International lists for threatened species
Species often become threatened or disappear when several of these factors are combined. The fragmentation of habitats decreases the size of populations and make these more vulnerable to other factors. Once the population is weakened, small external perturbations such as disease can wipe out the remaining individuals entirely. Thus the IUCN Red List and Red Data Books were laid down to identify, categorize and provide priority preservation to threatened species around the world.
IUCN Red List
The IUCN Red List of Threatened Species, founded in 1964, is the world’s most comprehensive inventory of the global conservation status of biological species. The International Union for Conservation of Nature (IUCN) is the world’s main authority on the conservation status of species. A series of Regional Red Lists are produced by countries or organizations, which assess the risk of extinction to species within a political management unit.
The IUCN Red List is set upon precise criteria to evaluate the extinction risk of thousands of species and subspecies. These criteria are relevant to all species and all regions of the world. The IUCN aims to have the category of every species re-evaluated every five years if possible, or at least every ten years.

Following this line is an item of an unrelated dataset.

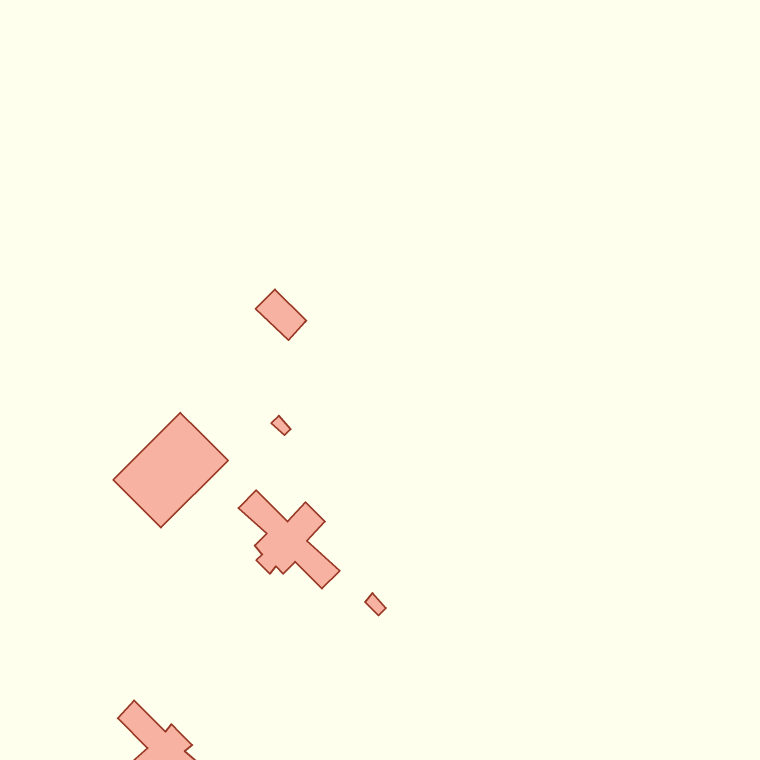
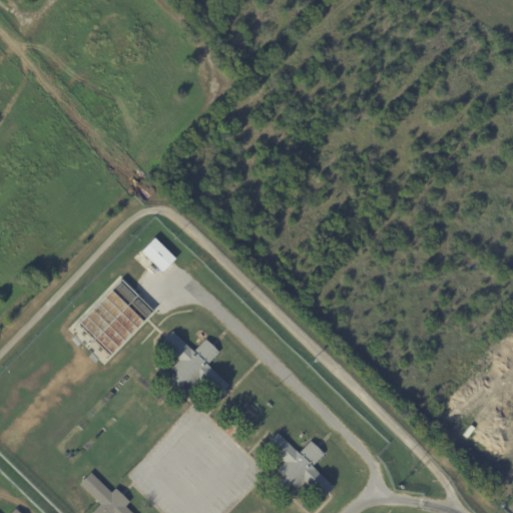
building: [256,289,306,340] -> [141,238,175,273]
building: none -> [268,433,334,498]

The Red List of 2012 was released 19 July 2012 at Rio+20 Earth Summit; nearly 2,000 species were added, with 4 species to the extinct list, 2 to the rediscovered list. The IUCN assessed a total of 63,837 species which revealed 19,817 are threatened with extinction. With 3,947 described as “critically endangered” and 5,766 as “endangered”, while more than 10,000 species are listed as “vulnerable”.
Red Data Book
Red Data Book of the Russian Federation (RDBRF), is a state document established for documenting rare and endangered species of animals, plants, and fungi, as well as some local subspecies that exist within the territory of the Russian Federation and its continental shelf and marine economic zone. The book has been adopted by Russia and all CIS states to enact a common agreement on rare and endangered species protection.
The book provides a central information source in organizing studies and monitoring programs on rare and endangered species and their habitats. It is regularly consulted when developing and implementing special measures for the protection and rehabilitation of such species.